Quand les parents perdent en autonomie, c’est un souci important pour les enfants qui se demandent tous les jours, si cela se passe bien, et qui, au moindre coup de fil inattendu, pensent déjà au pire. Alors même si à chaque visite de ses parents en maison de retraite, les enfants se disent qu’il s’agissait là de la meilleure, et de l’unique solution, le sentiment de culpabilité reste ancré et ne les quitte jamais. Alors quand éclate le scandale autour d’Orpéa… La lecture de l’ouvrage Les fossoyeurs de Victor Castanet fait froid dans le dos. Une vie de labeur pour terminer sa vie dans de telles conditions, est-ce réellement ce type de société que nous voulons. Avons-nous si peu d’égard pour nos aînés lorsqu’ils deviennent dépendants ? Nous avons, à ce propos, rencontré notre ministre de la Famille, de l’Intégration et à la Grande Région Corinne Cahen.
Par Maria Pietrangeli
Quelles sont les modalités pour une société qui souhaite ouvrir une maison de retraite ou un centre intégré pour personnes âgées pour obtenir un agrément ?
À Luxembourg, nous avons la loi ASFT, il faut remplir tous les critères et conditions exigés par cette loi. Cette loi prévoit par exemple que les chambres doivent avoir une taille minimum de 25 m2 et que l’accessibilité pour tous les résidents doit être possible partout dans l’établissement. Une nouvelle loi est en cours d’adoption et celle-ci va aller encore plus loin, elle sera plus exigeante. Par exemple, le (la) chargé(e) de direction devra avoir un certain niveau de luxembourgeois, un pourcentage du personnel devra avoir une formation en soins palliatifs, il y aura aussi 40 % du personnel qui devra avoir fait une formation psycho gériatrique.
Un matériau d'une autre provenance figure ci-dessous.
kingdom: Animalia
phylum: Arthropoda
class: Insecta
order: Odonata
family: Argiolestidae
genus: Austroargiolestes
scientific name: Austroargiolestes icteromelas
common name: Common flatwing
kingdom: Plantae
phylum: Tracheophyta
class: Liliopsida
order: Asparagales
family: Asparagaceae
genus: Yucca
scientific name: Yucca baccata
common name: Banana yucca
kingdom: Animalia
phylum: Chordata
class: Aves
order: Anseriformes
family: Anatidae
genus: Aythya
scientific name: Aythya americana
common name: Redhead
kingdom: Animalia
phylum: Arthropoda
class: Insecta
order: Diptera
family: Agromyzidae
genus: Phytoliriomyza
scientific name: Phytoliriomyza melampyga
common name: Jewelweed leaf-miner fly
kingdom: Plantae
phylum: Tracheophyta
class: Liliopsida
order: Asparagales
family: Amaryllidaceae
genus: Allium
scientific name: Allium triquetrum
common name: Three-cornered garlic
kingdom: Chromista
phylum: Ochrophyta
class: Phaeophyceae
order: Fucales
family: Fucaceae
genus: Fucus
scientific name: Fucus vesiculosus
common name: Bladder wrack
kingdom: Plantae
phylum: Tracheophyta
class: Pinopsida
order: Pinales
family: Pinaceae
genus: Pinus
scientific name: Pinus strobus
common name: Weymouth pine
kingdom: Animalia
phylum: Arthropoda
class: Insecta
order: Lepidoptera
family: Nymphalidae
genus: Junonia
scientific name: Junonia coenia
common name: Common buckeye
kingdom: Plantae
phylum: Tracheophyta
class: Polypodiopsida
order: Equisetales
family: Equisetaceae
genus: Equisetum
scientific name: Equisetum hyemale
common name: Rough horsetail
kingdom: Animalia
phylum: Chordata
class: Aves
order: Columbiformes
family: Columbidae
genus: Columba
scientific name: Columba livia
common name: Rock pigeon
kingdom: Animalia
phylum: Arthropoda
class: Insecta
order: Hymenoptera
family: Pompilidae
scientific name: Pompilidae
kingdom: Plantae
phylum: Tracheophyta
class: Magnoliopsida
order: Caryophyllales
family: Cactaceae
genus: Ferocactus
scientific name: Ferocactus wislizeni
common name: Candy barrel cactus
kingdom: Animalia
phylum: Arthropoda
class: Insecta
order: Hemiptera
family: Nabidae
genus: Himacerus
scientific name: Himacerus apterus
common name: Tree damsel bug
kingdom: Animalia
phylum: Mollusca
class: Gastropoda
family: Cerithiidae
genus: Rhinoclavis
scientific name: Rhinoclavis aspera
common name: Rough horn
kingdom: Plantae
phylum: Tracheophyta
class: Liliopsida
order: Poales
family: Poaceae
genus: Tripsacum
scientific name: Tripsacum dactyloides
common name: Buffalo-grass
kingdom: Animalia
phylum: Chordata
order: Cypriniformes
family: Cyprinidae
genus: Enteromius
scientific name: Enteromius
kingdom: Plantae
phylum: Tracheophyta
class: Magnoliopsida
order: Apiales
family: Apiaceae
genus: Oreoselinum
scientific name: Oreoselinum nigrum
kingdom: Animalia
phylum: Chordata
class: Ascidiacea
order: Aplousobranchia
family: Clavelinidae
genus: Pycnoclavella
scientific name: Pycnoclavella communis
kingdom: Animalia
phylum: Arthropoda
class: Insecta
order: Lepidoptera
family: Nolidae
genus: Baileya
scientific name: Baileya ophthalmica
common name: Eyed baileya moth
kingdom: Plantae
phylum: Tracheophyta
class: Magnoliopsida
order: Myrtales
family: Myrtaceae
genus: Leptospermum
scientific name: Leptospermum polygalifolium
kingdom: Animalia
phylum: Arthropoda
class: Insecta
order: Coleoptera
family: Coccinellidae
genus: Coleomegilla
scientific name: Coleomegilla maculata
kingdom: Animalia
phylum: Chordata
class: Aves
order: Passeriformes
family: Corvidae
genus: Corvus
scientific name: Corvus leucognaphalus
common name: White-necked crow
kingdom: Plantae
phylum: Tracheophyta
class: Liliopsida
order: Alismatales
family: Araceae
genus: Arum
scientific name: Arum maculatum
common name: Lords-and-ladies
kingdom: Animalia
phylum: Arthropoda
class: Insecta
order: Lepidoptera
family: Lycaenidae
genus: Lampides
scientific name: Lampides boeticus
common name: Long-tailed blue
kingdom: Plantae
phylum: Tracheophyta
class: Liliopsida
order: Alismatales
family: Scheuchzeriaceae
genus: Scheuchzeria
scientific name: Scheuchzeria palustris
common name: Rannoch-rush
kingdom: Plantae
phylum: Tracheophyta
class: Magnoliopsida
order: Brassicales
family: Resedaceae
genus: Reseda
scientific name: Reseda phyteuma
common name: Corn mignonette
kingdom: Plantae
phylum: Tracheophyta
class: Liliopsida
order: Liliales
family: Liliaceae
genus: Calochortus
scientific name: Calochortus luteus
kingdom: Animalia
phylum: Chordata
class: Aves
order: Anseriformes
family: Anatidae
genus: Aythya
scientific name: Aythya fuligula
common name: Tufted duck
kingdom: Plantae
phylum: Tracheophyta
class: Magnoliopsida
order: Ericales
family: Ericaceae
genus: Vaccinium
Orpéa a reçu son agrément début novembre et le 3 nous recevions un communiqué de presse annonçant l’ouverture. La demande d’agrément doit donc se faire sur la base d’un local opérationnel ?
L’agrément ne se fait que sur la base d’un bâtiment déjà construit. Ils auraient pu aussi ne pas recevoir cet agrément. Si la loi est respectée, je dois pouvoir donner un agrément. Je dois moi aussi observer la loi.
Bien sûr Orpéa rentre dans toutes les cases et répond aux critères exigés par le Luxembourg, mais…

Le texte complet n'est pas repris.